New research project on bees puts the spotlight on insecticides

Worldwide, beekeepers report about increasing mortality among honey bees. A new European research project with participation from the Department of Bioscience, Aarhus University, will now investigate the effects of insecticides on bees to stop the deadly development.

2018.10.31 | Lea Laursen Pasgaard

The most recent figures from the Danish Beekeepers Association show that almost one in five Danish bee colonies died in the winter of 2017. Photo: Pixabay

The most recent figures from the Danish Beekeepers Association show that almost one in five Danish bee colonies died in the winter of 2017. Photo: Pixabay

The recent increasing mortality among the world's small, buzzing honey producers is a concern for both beekeepers and researchers all over the world. One of the contributors to the declining abundance of bees is thought to be some of the types of insecticides that are used in conventional agriculture to protect crops against pests. A new European research project with participation from the Department of Bioscience, AU, will now investigate the side effects on bees, so that we in the future will be better equipped to assess the hazards for bees and stop the deadly development.

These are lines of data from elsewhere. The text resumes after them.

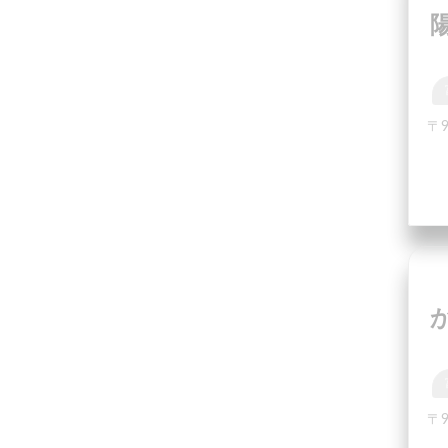
〒9
〒9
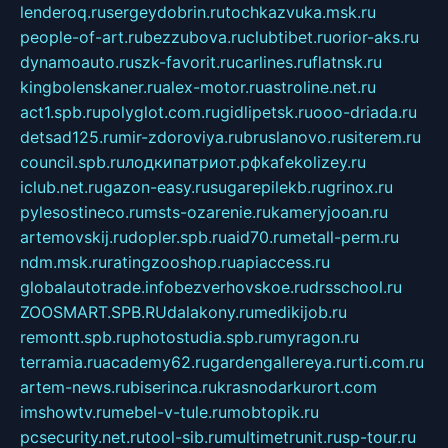
lenderoq.ru
sergeydobrin.ru
tochkazvuka.msk.ru
people-of-art.ru
bezzubova.ru
clubtibet.ru
orior-aks.ru
dynamoauto.ru
szk-favorit.ru
carlines.ru
flatnsk.ru
kingbolenskaner.ru
alex-motor.ru
astroline.net.ru
act1.spb.ru
polyglot.com.ru
gidlipetsk.ru
ooo-driada.ru
detsad125.ru
mir-zdoroviya.ru
bruslanovo.ru
siterem.ru
council.spb.ru
лодкипатриот.рф
kafekolizey.ru
iclub.net.ru
gazon-easy.ru
sugarepilekb.ru
grinox.ru
pylesostineco.ru
msts-ozarenie.ru
kameryjooan.ru
artemovskij.ru
dopler.spb.ru
aid70.ru
metall-perm.ru
ndm.msk.ru
ratingzooshop.ru
apiaccess.ru
globalautotrade.info
bezverhovskoe.ru
drsschool.ru
ZOOSMART.SPB.RU
dalakony.ru
medikijob.ru
remontt.spb.ru
photostudia.spb.ru
myragon.ru
terramia.ru
academy62.ru
gardengallereya.ru
rti.com.ru
artem-news.ru
biserinca.ru
krasnodarkurort.com
imshowtv.ru
mebel-v-tule.ru
mobtopik.ru
pcsecurity.net.ru
tool-sib.ru
multimetrunit.ru
sp-tour.ru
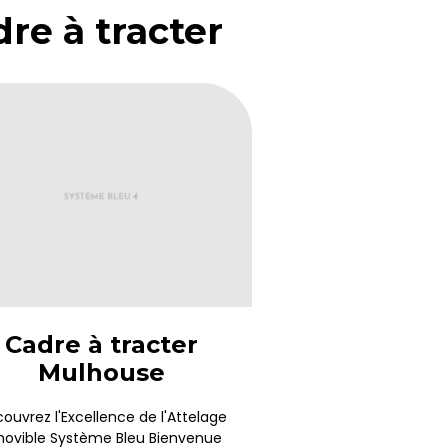
re à tracter
Cadre à tracter
Mulhouse
ouvrez l'Excellence de l'Attelage
ovible Système Bleu Bienvenue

Extensive tests in four agricultural landscapes

"Unfortunately, we see that some insecticides have a detrimental effect on beneficial insects, as for instance honey bees. Of course, all substances go through a thorough examination before being marketed, but the standard laboratory tests last 48 hours and do not take into account the long-term effects on survival or propagation. They do not include other stress factors such as hunger and diseases that affect the bees in real life,” says senior researcher Yoko Luise Dupont from Department of Bioscience, who heads the research project.

The European Food Safety Authority (EFSA) is financing the project, which will go into depth with these factors, and four different agricultural landscapes in Jutland and on Zealand will form the framework for the research project's experiments. At Aarhus University's experimental centres in Foulum and Flakkebjerg two rape fields covering six hectares each will be sprayed with an insecticide that is toxic to bees. Here, and at two comparable organic fields in the nearby area, five experimental bee families will live. These are the bees that the researchers will examine.

New ways of using computer simulation

According to Yoko Luise Dupont, the research project differentiates itself from previous studies of the effects of insecticides on bees.

"We will follow the development of the bees by examining, for instance, the number of eggs, larvae and adults very closely. In addition, we will study pollen collection and honey production, where and at which plants the bees look for food, which insecticides they bring home, and whether they are infected with diseases and parasites. All this information we will use to investigate whether our new computer simulation model can predict how real honey bee families behave in a real landscape," explains Yoko Luise Dupont.

A research team including of, among others, professor with special responsibilities (MSO) Christopher John Topping from Department of Bioscience is currently working on the development of the new, advanced computer model.

"It will hopefully be a tool that can be used as a supplement to the existing laboratory tests. The ultimate goal is that we can improve the method used today to assess the toxicity of substances to bees so that we may obtain a more realistic estimate of the side effects. Our previous studies have shown that complexities outside the laboratory can affect the toxic effects of the substances," explains Yoko Luise Dupont.